┌─ TEXT

Hi,
Virtlink wrote:When I read the posts in this thread, I understand it as this:
- No process should be limited in the number of CPUs that they use at one time.
Hmm - I'd say "No process should be limited in the number of CPUs that they
could use at one time". There's plenty of good reasons for a process to be limited to a subset of all available CPUs, either by the OS/kernel or by the process itself. These reasons could include situations where the process uses features that only some of the CPUs support (e.g. a process that uses MMX on a "mixed Pentium" system where only some of the CPUs support MMX), NUMA efficiency (where a process is limited to CPUs that belong to the same NUMA domain), etc.
Virtlink wrote:- CPUs are very likely to share caches.
As a rough guide, logical CPUs within the same core will share L2 and L3 caches and maybe the L1 data cache, and cores within the same chip might share L2 and/or L3 caches; but no caches are ever shared between CPUs that are in different chips (except in rare/unusual NUMA systems where there's some sort of "cache line state" caching done by the chipset to reduce cache miss and RFO costs).
Virtlink wrote:It is feasible for the OS to know which caches are shared?
Yes. For modern Intel CPUs you can use "CPUID, EAX=0x00000004" to get the "Deterministic Cache Parameters", which includes the number of logical CPUs using each cache and a lot more information (cache size, associativity, etc). For AMD CPUs there isn't a way to get this information, but AFAIK you can assume that L1 and L2 caches aren't shared, and the L3 cache (if present) is shared by all cores within the chip.

└─

◆ STATED TASK 1
Decide whether each statement agrees with the thread on CPU caches. Answer yes or no, and quote the words of the thread that settle it.
(a) Caches may be shared between CPUs in different chips only in rare or unusual NUMA systems.
(b) On AMD CPUs, the OS can read which caches are shared in the same way as on modern Intel CPUs.
(c) NUMA efficiency is one reason for limiting a process to a subset of CPUs.
◆ STATED TASK 2
According to the thread on CPU caches, which instruction and input return the "Deterministic Cache Parameters" on modern Intel CPUs?
◆ STATED TASK 3
Continue the thread on CPU caches from its last sentence.

┌─ DATA SEGMENT

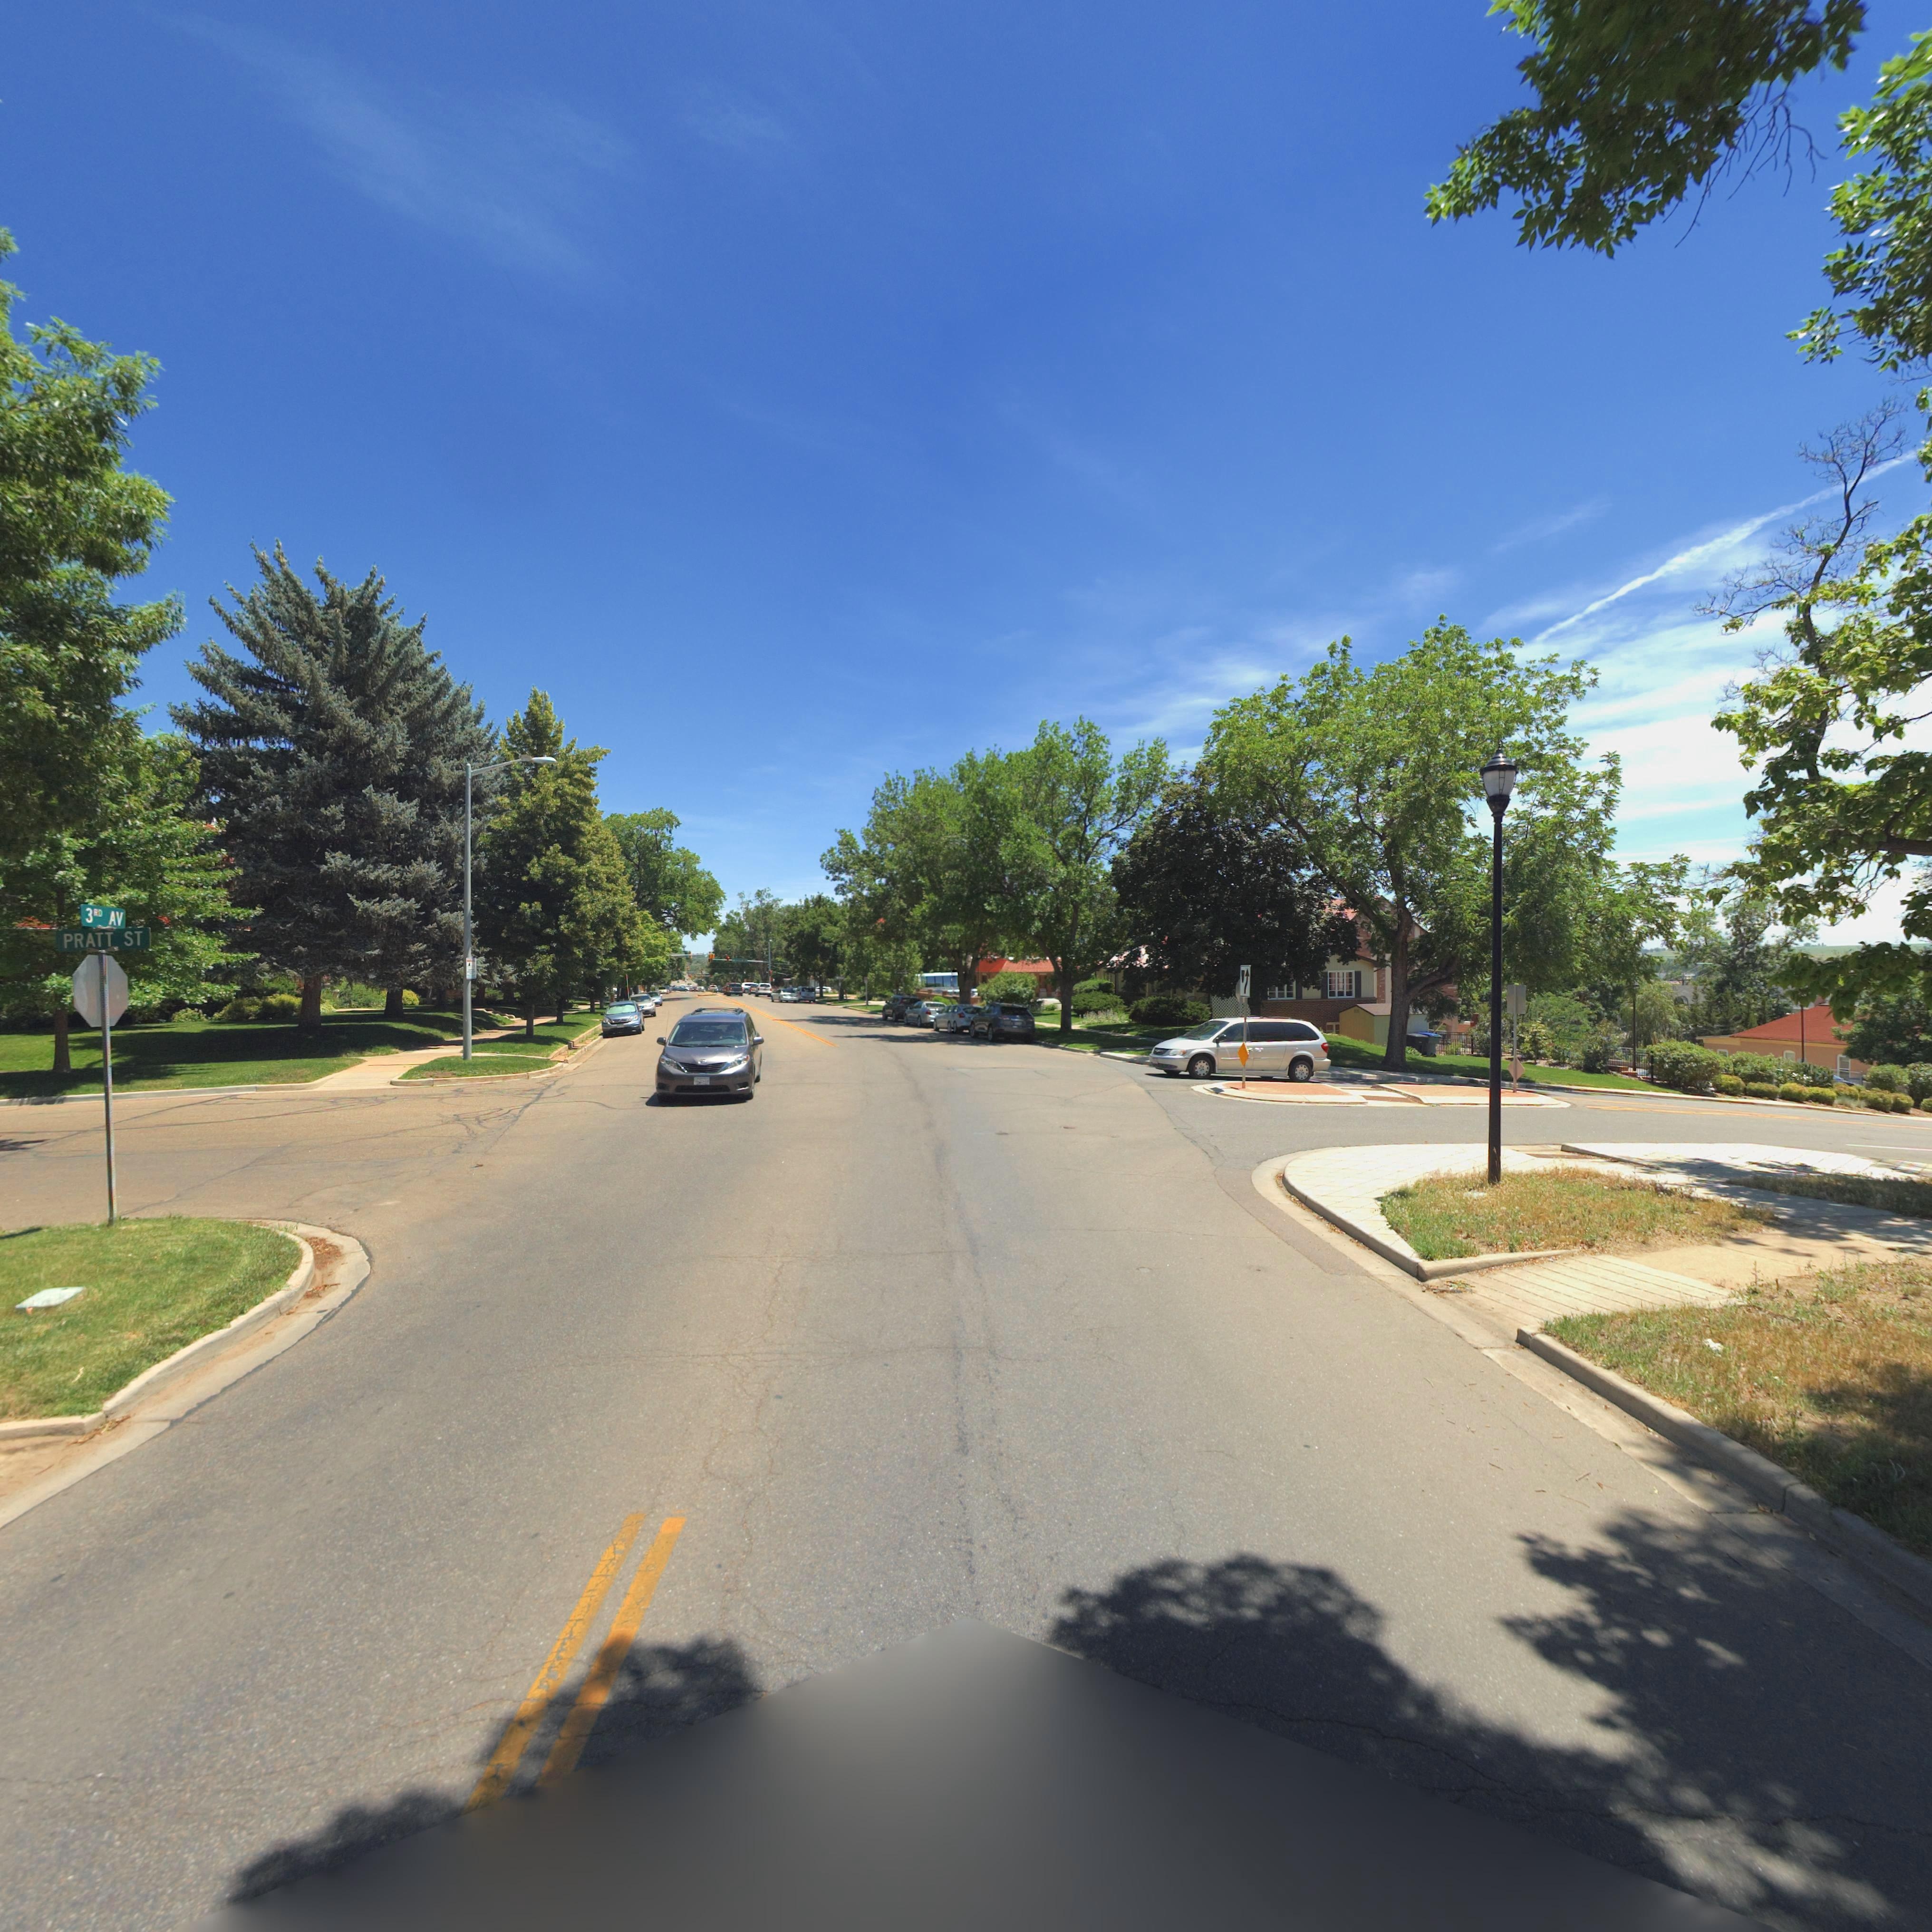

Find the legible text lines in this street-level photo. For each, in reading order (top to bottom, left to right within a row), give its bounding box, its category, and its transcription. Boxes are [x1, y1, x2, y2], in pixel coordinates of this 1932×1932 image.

└─

◆ WRITTEN REPLY 1
(a) Yes: "no caches are ever shared between CPUs that are in different chips (except in rare/unusual NUMA systems where there's some sort of "cache line state" caching done by the chipset to reduce cache miss and RFO costs)"
(b) No: "For AMD CPUs there isn't a way to get this information"
(c) Yes: "NUMA efficiency (where a process is limited to CPUs that belong to the same NUMA domain)"

◆ WRITTEN REPLY 2
"CPUID, EAX=0x00000004"

◆ WRITTEN REPLY 3
Virtlink wrote:If so, the scheduler could schedule multiple threads of the same process to CPUs with a shared TLB.
AFAIK TLB entries are never shared.
For hyper-threading, logical CPUs that belong to the same core "competitively share" the TLB, which means that one logical CPU can't use a TLB entry that is owned by another logical CPU (even if CR3 is the same in both logical CPUs, and even if the TLB entry is marked as "global"). This means that running threads that belong to the same process on logical CPUs within the same core or on cores that belong to the same chip won't reduce the chance of TLB misses.
Note: "won't reduce the chance of TLB misses" is not the same as "won't reduce the cost of TLB misses"....
Virtlink wrote:Are there other means to optimize scheduling for the other caches (L1, L2, etc...)?
Yes - the general idea is to keep caches "warm"; or schedule threads on CPUs that may still have cached data that the thread may need. For example, if a thread was running on CPU#0 for a while and blocks, then when that thread is started again it's data might still be in CPU#0's cache, and might also still be in other CPU's caches if those caches are shared with CPU#0.
However, if you always schedule threads to run on the same CPU that they ran on last time (or the same group of CPUs that share cache) then you won't be able to effectively balance CPU load - for e.g. you could have 100 threads waiting to use CPU#0 while other CPUs are doing nothing, which is bad for performance. Therefore it's a good idea to take into account the chance of a thread's data still being in the CPU's cache. CPU caches use "least recently used" algorithm. So, if a thread was running on CPU#0 but CPU#0 has done a lot of other work since, then that thread's data probably won't be in CPU#0's cache anymore, and it may be a bad idea to schedule that thread on CPU#0 again if other CPUs have less load.
To complicate this more, threads that belong to the same process probably share some data. If 2 threads that belong to the same process are running at the same time it would improve performance to run those threads on CPUs that share cache; and if a CPU was used to run a thread recently then it might still have data in it's cache that a different thread that belongs to the same process might need.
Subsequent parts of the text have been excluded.